TEXT PASSAGE –
The Judge Advocate General (JAG) of the Australian Defence Force (ADF) is an office created by the Defence Force Discipline Act (1982), held by a judge or former judge of a federal court or a state supreme court. The appointment of JAG is made by the Governor-General-in-Council. The JAG may make procedural rules for tribunals that operate within the Navy, Army, and Air Force, provide the final legal review of proceedings within the ADF, participate in the appointment of judge advocates, Defence Force magistrates, presidents and members of courts martial, and legal officers for various purposes, and reporting upon the operation of laws relating to the discipline of the ADF.

The current Judge Advocate General is Rear Admiral the Hon Jack Rush RFD QC RAN.

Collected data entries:
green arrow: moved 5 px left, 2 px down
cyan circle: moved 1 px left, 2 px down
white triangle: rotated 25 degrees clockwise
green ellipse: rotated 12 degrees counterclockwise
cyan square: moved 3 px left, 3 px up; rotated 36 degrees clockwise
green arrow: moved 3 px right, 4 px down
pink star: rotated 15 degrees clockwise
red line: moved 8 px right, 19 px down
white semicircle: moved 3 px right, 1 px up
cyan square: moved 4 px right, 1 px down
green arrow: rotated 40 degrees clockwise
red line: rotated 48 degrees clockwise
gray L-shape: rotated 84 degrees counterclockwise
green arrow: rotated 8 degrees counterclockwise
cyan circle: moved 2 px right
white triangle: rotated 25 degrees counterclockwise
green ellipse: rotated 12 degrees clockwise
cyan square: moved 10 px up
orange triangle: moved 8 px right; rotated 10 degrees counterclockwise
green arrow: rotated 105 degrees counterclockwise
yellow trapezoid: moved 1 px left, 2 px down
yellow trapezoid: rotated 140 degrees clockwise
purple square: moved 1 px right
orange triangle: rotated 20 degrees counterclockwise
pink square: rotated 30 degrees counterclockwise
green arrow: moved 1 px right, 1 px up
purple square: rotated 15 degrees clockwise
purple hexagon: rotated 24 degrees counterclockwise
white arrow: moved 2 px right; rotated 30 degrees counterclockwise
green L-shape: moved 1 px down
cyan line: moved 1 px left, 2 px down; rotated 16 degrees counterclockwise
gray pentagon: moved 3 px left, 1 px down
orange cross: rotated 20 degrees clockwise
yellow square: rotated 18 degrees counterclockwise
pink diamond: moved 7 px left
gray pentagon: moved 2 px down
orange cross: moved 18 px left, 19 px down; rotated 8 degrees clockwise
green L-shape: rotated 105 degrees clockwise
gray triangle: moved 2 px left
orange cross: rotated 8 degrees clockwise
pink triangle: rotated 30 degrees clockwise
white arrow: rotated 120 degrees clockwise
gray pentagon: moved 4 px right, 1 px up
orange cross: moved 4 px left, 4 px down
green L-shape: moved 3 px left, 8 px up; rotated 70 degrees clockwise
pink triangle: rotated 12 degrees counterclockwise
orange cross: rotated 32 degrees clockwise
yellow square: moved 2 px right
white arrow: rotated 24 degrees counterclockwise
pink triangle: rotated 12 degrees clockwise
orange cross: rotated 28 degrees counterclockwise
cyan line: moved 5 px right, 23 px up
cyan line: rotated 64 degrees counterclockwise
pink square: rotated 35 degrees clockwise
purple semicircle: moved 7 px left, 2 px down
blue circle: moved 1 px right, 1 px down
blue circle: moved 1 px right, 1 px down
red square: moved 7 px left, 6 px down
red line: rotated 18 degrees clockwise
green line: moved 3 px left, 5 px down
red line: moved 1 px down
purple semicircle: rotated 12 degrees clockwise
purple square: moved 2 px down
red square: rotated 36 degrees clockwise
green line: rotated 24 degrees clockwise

WRITTEN REQUEST 1 –
List the branches of the armed forces named in the passage on the Judge Advocate General as having tribunals for which the JAG may make procedural rules.
WRITTEN REQUEST 2 –
Translate this sentence from the passage on the Judge Advocate General into Spanish: "The appointment of JAG is made by the Governor-General-in-Council."
The items have no connection to the passage on the Judge Advocate General.

EXERCISE RESPONSE 1 –
Navy, Army, Air Force

EXERCISE RESPONSE 2 –
El nombramiento del JAG lo realiza el Gobernador General en Consejo.